At one point in the late 20th century, artists started to deal emphatically and deliberately with the space in which the art exists. This attitude regarding art-making coincided with the period of Conceptual Art in the late 1960s, which questioned every aspect of the way art was thought about, made, and exhibited. This period also saw the beginning of the widespread use of the gallery as a place to create artworks which incorporated the interior space, usually referred to as installation art. Site-based work done in the gallery has since become a staple of contemporary art, one discipline among many others such as painting and sculpture.

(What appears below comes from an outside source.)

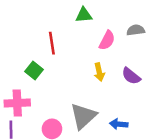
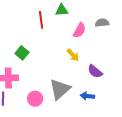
red line: (52, 43) -> (41, 20), moved
yellow arrow: (99, 72) -> (73, 55), turned -32
purple semicircle: (131, 76) -> (95, 71), moved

Many current artists are now creating concept-driven work that thoughtfully examines the very nature of the spaces in which art is shown. The artists in this exhibition deal with this general idea in very diverse ways. Kirk Millers digitally-based works often insert his artworks into historical or contemporary photographs of galleries, changing the meaning of the images and subverting aspects of conventions such as exhibition invitations. Michol Hebrun has done performative works in art museums that involve sitting in the gallery nude in a guerrilla-like intervention into the sanctified space. Jeffery Valance has cut pieces out of gallery walls and preserved them in glass cases like reliquaries. Daan den Houter creates conceptual works that often involve the actual walls of the gallery, such as sealing a 1000 euro note inside a gallery wall for one year, eventually digging it out as gallery viewers looked on.
Many works in the exhibition are photo-based. Carl Berg shoots pictures of people in museums seen from behind, focused on a painting and prints them so that the resulting image, hung on the gallery wall, resembles a painting. Paul Rickett shoots formally compelling views of the parts of museums we tend to notice least. David Dimichele creates installation art in miniature galleries in his studio, photographs them and prints large-scale images that reference the documentary installation shot.
The impulse to include the gallery context as an integral part of the artwork has something in common with an aspect of Modernism itself as defined by the influential mid-century critic Clement Greenberg. Greenberg defined Modernism as a quality where any activity, such as painting, explores the inherent qualities of that medium. The work in this exhibition carries this idea further, to an exploration of the formal and conceptual ideas that embody the way art is exhibited, and the nature of the gallery space.
The title, Inside the White Cube, is an homage to Brian ODohertys seminal essays in 1976 in Artforum Magazine, later collected as a book. These influential essays have greatly altered the way many artists, curators, and art writers now perceive the space of the contemporary art gallery.